▶ Problem to solve: Lines below that include the word "JSON" should each be copied.

Nine-parameter box outputs

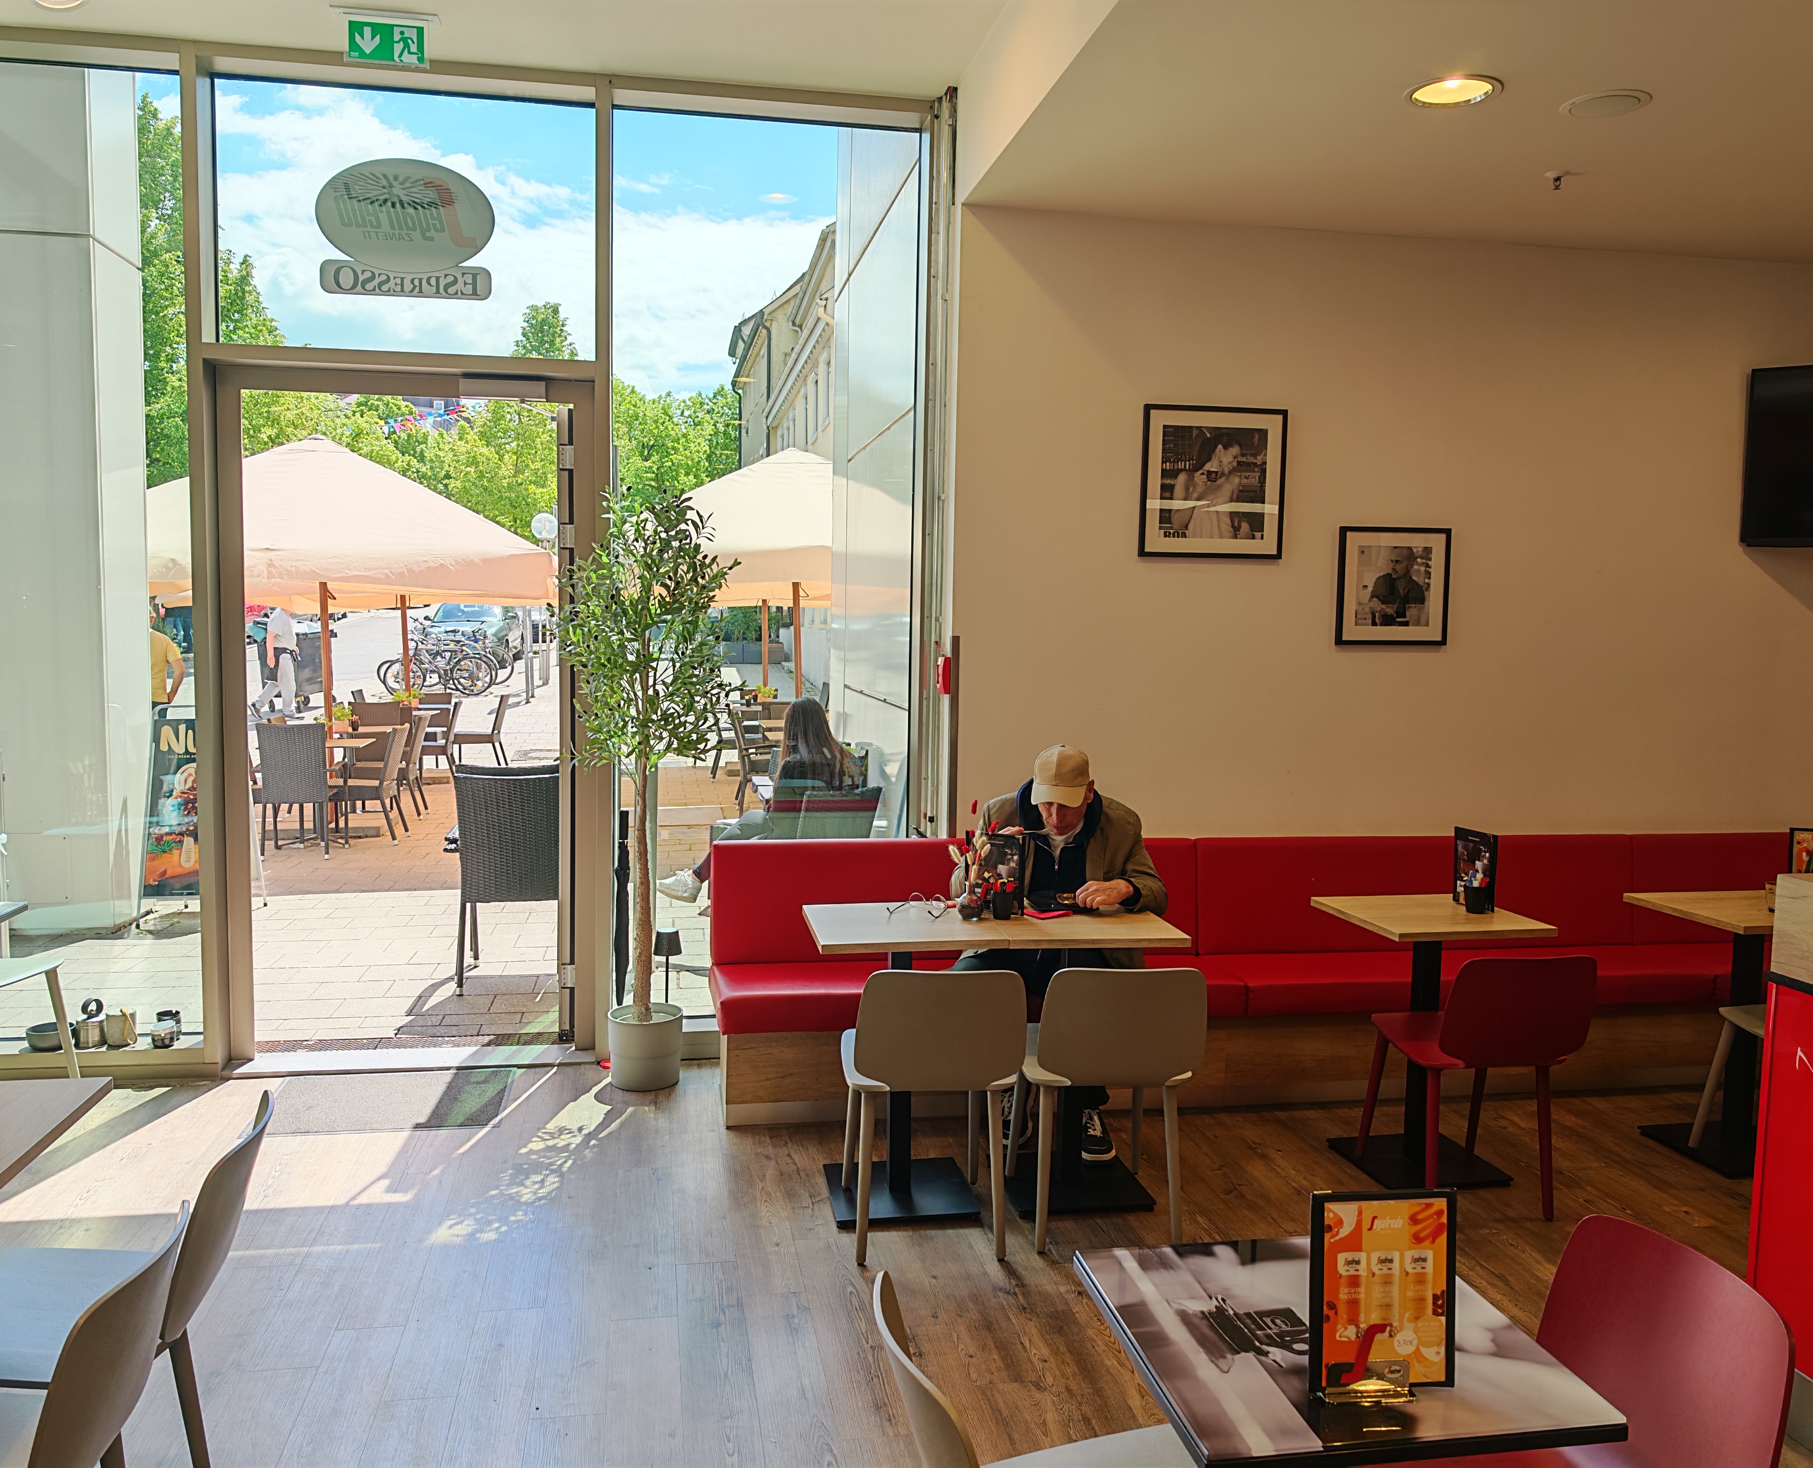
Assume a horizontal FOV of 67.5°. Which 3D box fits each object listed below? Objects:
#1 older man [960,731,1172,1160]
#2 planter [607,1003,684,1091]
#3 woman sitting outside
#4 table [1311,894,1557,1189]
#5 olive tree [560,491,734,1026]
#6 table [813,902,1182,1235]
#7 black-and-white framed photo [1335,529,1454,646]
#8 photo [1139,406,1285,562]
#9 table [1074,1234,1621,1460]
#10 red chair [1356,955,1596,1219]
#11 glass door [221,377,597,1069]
[{"bbox_3d":[0.447,0.636,4.263,0.660,1.220,0.700,1,4,-5],"label":"older man"},{"bbox_3d":[-0.899,1.077,4.687,0.253,0.236,0.253,0,5,-9],"label":"planter"},{"bbox_3d":[-0.654,0.474,5.878,0.800,1.250,0.500,5,6,39],"label":"woman sitting outside"},{"bbox_3d":[1.553,0.914,4.067,0.500,0.772,0.516,0,5,-10],"label":"table"},{"bbox_3d":[-0.888,0.093,4.653,0.592,1.875,0.546,0,5,-10],"label":"olive tree"},{"bbox_3d":[0.227,0.913,3.846,0.995,0.772,0.515,0,5,-10],"label":"table"},{"bbox_3d":[1.783,-0.536,4.953,0.432,0.427,0.022,0,5,-9],"label":"black-and-white framed photo"},{"bbox_3d":[1.092,-0.888,4.810,0.530,0.530,0.022,0,5,-9],"label":"photo"},{"bbox_3d":[0.489,1.081,1.651,0.466,0.746,0.458,0,5,-9],"label":"table"},{"bbox_3d":[1.586,0.938,3.873,0.453,0.757,0.546,0,5,-10],"label":"red chair"},{"bbox_3d":[-1.758,-0.031,4.813,1.251,2.441,0.113,0,5,-10],"label":"glass door"}]

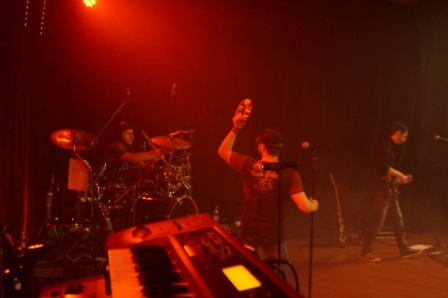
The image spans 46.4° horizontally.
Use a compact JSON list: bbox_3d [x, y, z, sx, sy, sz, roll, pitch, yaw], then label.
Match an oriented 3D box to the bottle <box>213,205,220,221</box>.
[{"bbox_3d":[-0.100,0.844,6.855,0.066,0.200,0.066,0,5,0],"label":"bottle"}]

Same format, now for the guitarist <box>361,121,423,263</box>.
[{"bbox_3d":[2.043,0.519,6.373,0.700,1.700,0.540,1,5,10],"label":"guitarist"}]

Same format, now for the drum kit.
[{"bbox_3d":[-1.020,0.387,5.457,1.250,1.200,1.600,3,6,28],"label":"drum kit"}]

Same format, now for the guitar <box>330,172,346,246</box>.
[{"bbox_3d":[1.532,0.804,7.002,0.090,1.000,0.330,-10,3,13],"label":"guitar"}]

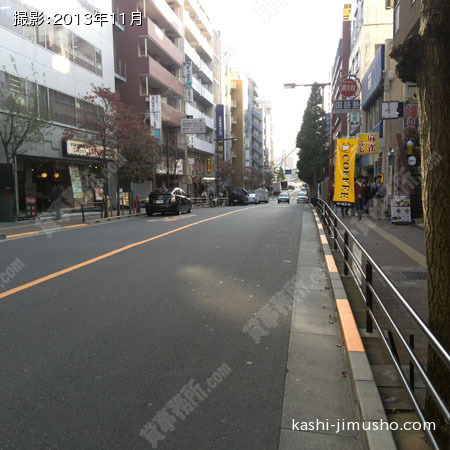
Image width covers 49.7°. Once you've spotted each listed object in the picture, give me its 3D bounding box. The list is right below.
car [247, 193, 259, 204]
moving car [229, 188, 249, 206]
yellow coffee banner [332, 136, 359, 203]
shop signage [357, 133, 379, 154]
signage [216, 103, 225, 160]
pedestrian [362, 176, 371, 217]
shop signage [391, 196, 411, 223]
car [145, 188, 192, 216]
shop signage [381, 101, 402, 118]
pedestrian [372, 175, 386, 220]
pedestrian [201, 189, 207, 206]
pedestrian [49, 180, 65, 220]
[{"bbox_3d":[3.509,-3.469,65.000,1.700,1.460,4.500,0,5,9],"label":"car"},{"bbox_3d":[1.574,-3.070,53.400,1.700,1.830,4.600,0,5,9],"label":"moving car"},{"bbox_3d":[3.184,-1.372,12.800,0.600,1.780,0.050,4,5,11],"label":"yellow coffee banner"},{"bbox_3d":[6.546,-3.719,22.200,0.980,0.940,0.180,1,5,12],"label":"shop signage"},{"bbox_3d":[-0.545,-11.697,61.500,1.000,7.100,0.300,0,5,9],"label":"signage"},{"bbox_3d":[5.894,-1.180,20.100,0.500,1.650,0.420,0,5,9],"label":"pedestrian"},{"bbox_3d":[5.648,-0.460,15.600,0.640,0.900,0.450,0,5,9],"label":"shop signage"},{"bbox_3d":[-3.052,-1.365,27.420,1.745,1.490,4.450,0,5,9],"label":"car"},{"bbox_3d":[5.982,-4.089,17.300,0.760,0.620,0.180,1,5,13],"label":"shop signage"},{"bbox_3d":[5.691,-1.014,17.900,0.550,1.650,0.420,0,5,14],"label":"pedestrian"},{"bbox_3d":[-1.976,-2.539,44.800,0.500,1.660,0.350,0,5,9],"label":"pedestrian"},{"bbox_3d":[-7.547,-1.065,21.800,0.520,1.640,0.500,0,5,9],"label":"pedestrian"}]

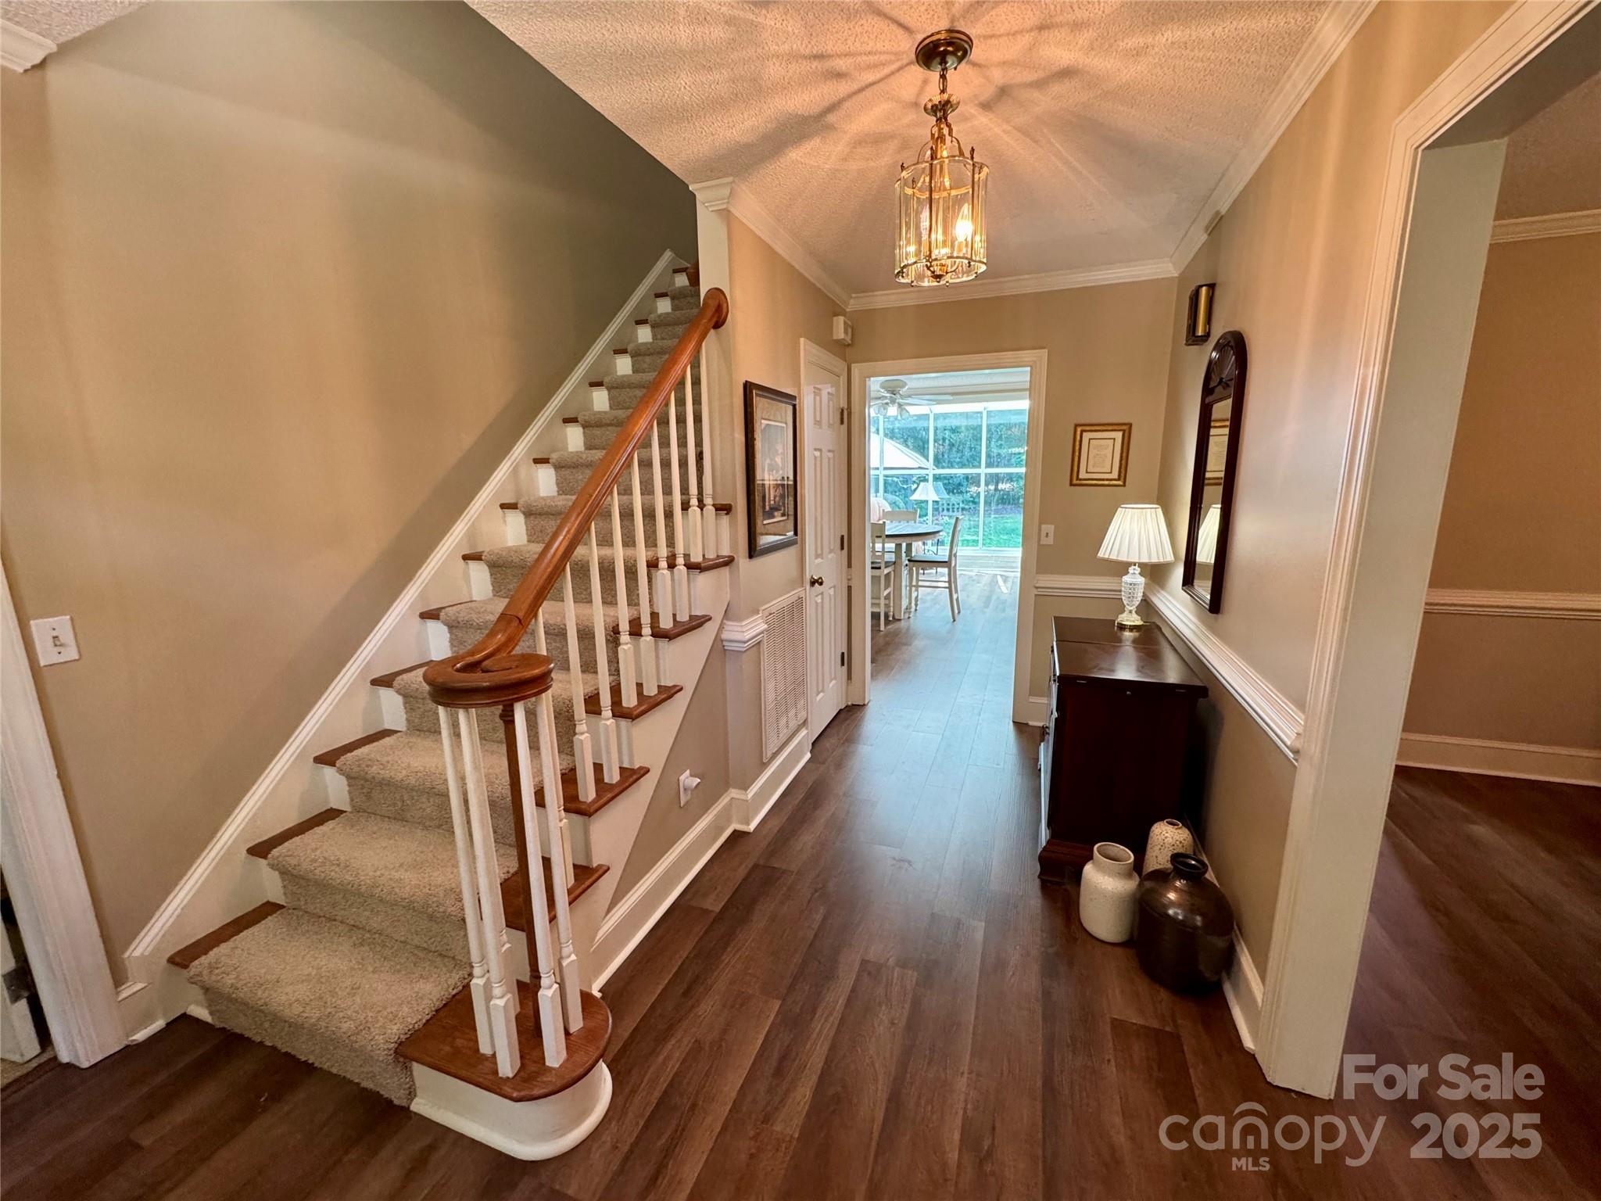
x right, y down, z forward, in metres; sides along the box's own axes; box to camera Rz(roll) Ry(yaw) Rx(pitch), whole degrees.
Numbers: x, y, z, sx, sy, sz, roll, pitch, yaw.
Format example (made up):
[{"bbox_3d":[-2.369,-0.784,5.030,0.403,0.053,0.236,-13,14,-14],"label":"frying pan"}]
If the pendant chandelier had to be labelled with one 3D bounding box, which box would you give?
[{"bbox_3d":[0.348,-1.062,1.590,0.230,0.510,0.230,3,12,20],"label":"pendant chandelier"}]

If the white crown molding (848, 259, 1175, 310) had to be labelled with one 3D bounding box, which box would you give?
[{"bbox_3d":[1.066,-1.679,3.459,1.689,0.076,0.052,3,12,20],"label":"white crown molding"}]

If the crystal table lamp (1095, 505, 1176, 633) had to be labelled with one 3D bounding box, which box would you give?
[{"bbox_3d":[1.510,-0.151,2.916,0.310,0.540,0.310,3,12,20],"label":"crystal table lamp"}]

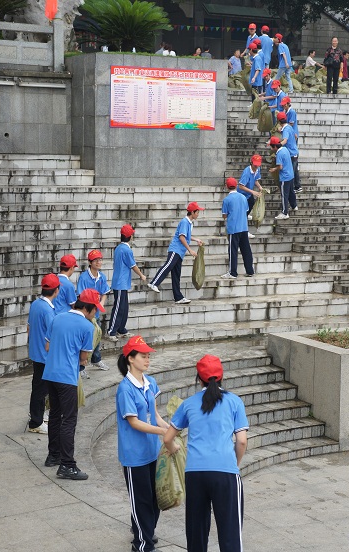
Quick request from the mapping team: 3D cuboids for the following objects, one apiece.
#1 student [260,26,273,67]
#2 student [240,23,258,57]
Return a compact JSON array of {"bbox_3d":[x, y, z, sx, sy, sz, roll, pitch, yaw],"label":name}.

▶ Worked solution:
Use a compact JSON list: bbox_3d [x, y, z, sx, sy, sz, roll, pitch, yaw], then label.
Return a compact JSON array of {"bbox_3d":[x, y, z, sx, sy, sz, roll, pitch, yaw],"label":name}.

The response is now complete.